18 February 2008
Book Review: The Acid Alkaline Diet for Optimal Health
One of the books on my 'Reading Challenge Progress' shelf over at GoodReads is The Acid Alkaline Diet for Optimal Health, by Christopher Vasey, ND.
I started with a pretty cynical attitude toward this book. I've read too many tomes through the years that promise that fixing one aspect of your health will heal everything, that I just couldn't believe I was reading another one. (The reason I read it is that a good friend's husband recommended it to Drew and he ordered it from Amazon. I also knew that he doesn't have the time to read that I do, so I thought I'd give it a try and at least try to pass on some of the gleanings to him.)
I read 2/3 of it and then put it aside. I just wasn't that impressed. Then I had a weekend-long, serious bout of acid stomach. I felt as though I were 11 months pregnant with twins. (I suffered much heartburn while in my last trimester of each of my pregnancies, but this felt even worse.) I grabbed the book and began rereading as if my life depended on it. I began making changes immediately. I bought some alkaline supplements at a local health food store and began paying attention to what I was eating, focusing solely on alkaline foods until the volcano subsided. I ate lots of bananas that weekend. Once the acid attack had passed, I continued to apply what I'd learned (I knew even without Vasey's list of symptoms that my system was very acidic and had been for years.) Since then, I've got much more energy…amazingly more energy…so much energy I don't know what to do with myself. Well, okay, I exaggerate a bit. I'm not the energizer bunny, but compared to my past energy levels (pretty much non-existent), I'm impressed with the change. I've also begun to drop a bit of weight. I've been trying for years, but no matter what I do, it just won't come off. It's not much, but the scale is moving in the right direction and my pants feel just a bit looser.

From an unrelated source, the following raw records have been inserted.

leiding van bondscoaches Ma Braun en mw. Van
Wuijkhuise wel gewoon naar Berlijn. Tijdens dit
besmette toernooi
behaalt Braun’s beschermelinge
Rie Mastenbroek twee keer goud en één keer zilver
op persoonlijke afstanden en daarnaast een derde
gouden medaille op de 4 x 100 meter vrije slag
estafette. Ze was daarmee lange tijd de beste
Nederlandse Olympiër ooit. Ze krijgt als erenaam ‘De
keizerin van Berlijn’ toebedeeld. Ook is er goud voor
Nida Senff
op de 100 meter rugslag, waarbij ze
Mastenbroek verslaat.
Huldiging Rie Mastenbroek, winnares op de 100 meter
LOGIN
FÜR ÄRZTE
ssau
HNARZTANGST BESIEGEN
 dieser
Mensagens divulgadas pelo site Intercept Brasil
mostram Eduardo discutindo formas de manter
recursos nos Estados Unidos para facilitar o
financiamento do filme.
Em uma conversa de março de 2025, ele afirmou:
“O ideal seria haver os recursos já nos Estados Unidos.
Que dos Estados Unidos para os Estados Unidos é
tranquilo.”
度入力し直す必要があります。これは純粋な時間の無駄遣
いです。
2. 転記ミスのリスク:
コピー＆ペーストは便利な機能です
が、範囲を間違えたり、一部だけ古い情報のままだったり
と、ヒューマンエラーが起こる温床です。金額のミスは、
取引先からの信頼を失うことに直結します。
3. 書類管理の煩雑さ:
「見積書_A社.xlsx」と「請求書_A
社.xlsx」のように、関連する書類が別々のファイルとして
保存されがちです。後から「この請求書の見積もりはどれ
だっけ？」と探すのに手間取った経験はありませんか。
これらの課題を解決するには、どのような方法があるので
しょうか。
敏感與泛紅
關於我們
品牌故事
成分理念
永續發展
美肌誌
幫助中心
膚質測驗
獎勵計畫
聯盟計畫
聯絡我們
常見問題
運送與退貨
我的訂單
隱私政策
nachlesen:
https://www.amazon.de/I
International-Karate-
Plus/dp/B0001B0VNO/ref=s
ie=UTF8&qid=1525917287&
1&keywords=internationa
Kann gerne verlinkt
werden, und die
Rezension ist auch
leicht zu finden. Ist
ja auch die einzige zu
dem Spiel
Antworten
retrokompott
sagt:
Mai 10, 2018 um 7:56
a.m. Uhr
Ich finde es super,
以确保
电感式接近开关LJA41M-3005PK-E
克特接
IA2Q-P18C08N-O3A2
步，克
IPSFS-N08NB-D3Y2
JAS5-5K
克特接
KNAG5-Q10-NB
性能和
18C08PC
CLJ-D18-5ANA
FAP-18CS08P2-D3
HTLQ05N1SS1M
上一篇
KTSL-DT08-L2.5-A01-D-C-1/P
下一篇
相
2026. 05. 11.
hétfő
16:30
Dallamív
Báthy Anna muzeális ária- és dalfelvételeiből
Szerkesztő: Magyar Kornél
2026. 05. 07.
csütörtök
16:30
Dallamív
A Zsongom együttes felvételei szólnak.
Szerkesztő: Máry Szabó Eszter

First what I liked about it:
* While at the beginning it reads like the others ('Fix your acid/alkaline balance and all your health worries are finished!'), by the time he gets to the last part, it's clear that Vasey understands that this is only one aspect of health, an important one, but not the only one. Because of this understanding, Vasey recommends other approaches that will work in conjunction with acid alkaline balance to promote health: colon cleansing, pre- and pro-biotics, enzymes, lots of water, and exercise. He doesn't just focus on dietary advice.

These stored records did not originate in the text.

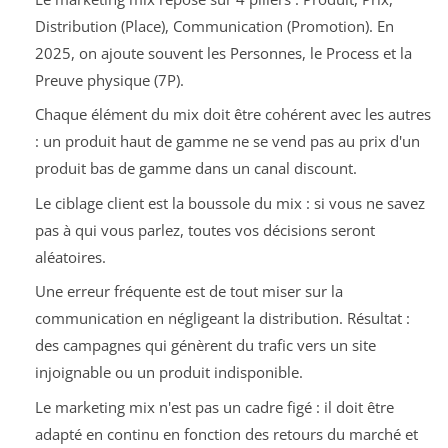
Distribution (Place), Communication (Promotion). En
2025, on ajoute souvent les Personnes, le Process et la
Preuve physique (7P).
Chaque élément du mix doit être cohérent avec les autres
: un produit haut de gamme ne se vend pas au prix d'un
produit bas de gamme dans un canal discount.
Le ciblage client est la boussole du mix : si vous ne savez
pas à qui vous parlez, toutes vos décisions seront
aléatoires.
Une erreur fréquente est de tout miser sur la
communication en négligeant la distribution. Résultat :
des campagnes qui génèrent du trafic vers un site
injoignable ou un produit indisponible.
Le marketing mix n'est pas un cadre figé : il doit être
adapté en continu en fonction des retours du marché et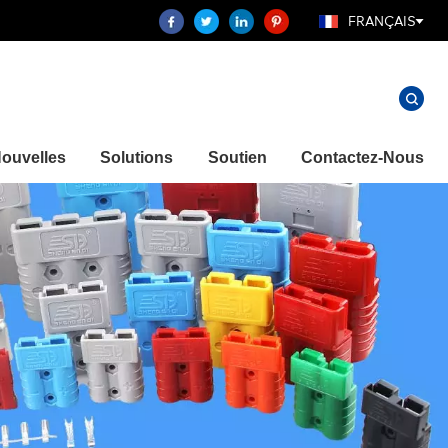
FRANÇAIS
ouvelles
Solutions
Soutien
Contactez-Nous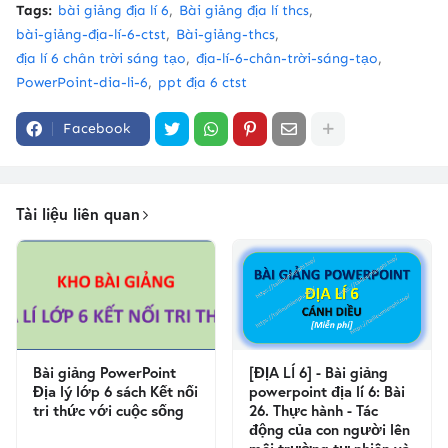
Tags:
bài giảng địa lí 6
Bài giảng địa lí thcs
bài-giảng-địa-lí-6-ctst
Bài-giảng-thcs
địa lí 6 chân trời sáng tạo
địa-lí-6-chân-trời-sáng-tạo
PowerPoint-dia-li-6
ppt địa 6 ctst
Facebook
Tài liệu liên quan
Bài giảng PowerPoint
[ĐỊA LÍ 6] - Bài giảng
Địa lý lớp 6 sách Kết nối
powerpoint địa lí 6: Bài
tri thức với cuộc sống
26. Thực hành - Tác
động của con người lên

* Vasey realizes that we live in a world that requires balance (and not just acid/alkaline balance). For example, most meats have an acidifying effect on the body, but he acknowledges that eliminating meat from the diet means that most of us wouldn't get enough protein and that wouldn't be healthy. He doesn't recommend completely eliminating acidifying foods, simply becoming aware of them and striving for balance.

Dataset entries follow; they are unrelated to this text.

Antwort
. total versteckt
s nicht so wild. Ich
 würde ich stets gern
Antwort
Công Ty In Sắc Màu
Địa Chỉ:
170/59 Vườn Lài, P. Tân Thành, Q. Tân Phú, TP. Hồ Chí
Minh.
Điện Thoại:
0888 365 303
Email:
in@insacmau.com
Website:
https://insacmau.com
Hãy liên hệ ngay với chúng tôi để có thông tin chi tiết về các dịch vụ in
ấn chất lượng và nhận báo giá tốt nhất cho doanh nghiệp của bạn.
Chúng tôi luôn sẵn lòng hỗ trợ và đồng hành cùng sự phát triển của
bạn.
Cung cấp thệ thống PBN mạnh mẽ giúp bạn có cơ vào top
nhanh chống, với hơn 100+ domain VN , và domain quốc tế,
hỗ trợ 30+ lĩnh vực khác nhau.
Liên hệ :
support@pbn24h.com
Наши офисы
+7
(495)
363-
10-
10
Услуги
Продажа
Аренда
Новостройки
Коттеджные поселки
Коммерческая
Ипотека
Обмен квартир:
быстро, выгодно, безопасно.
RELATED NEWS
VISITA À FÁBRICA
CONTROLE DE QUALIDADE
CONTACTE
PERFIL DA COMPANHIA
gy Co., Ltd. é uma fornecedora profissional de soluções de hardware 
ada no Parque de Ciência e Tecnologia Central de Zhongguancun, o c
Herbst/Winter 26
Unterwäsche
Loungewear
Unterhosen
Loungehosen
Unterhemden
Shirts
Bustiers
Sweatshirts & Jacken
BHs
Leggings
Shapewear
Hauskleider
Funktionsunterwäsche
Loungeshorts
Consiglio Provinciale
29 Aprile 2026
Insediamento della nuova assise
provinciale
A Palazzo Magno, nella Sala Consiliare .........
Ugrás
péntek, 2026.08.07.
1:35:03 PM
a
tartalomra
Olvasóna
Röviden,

* In the section about supplements, he gives detailed instructions for alkaline supplementation: how to figure out how much your individual system needs and how to read yourself to know when the deacidification process is complete. He doesn't hand out one-size-fits-all advice about supplementation, which is a breath of fresh air.
What I didn't agree with:
* In the section listing symptoms of a system that is acidic, he lists a common occurrence in women. I know too much about the female reproductive system to buy that this particular thing is a symptom of too much acid.
* I think the book was written in French originally, and some of my occasional difficulty in following his train of thought might have been because of the translation and not because of his original writing.
In summary, I found it interesting. I'm more aware of this aspect of health and am seeing positive changes as I apply myself to the balance explained in the book.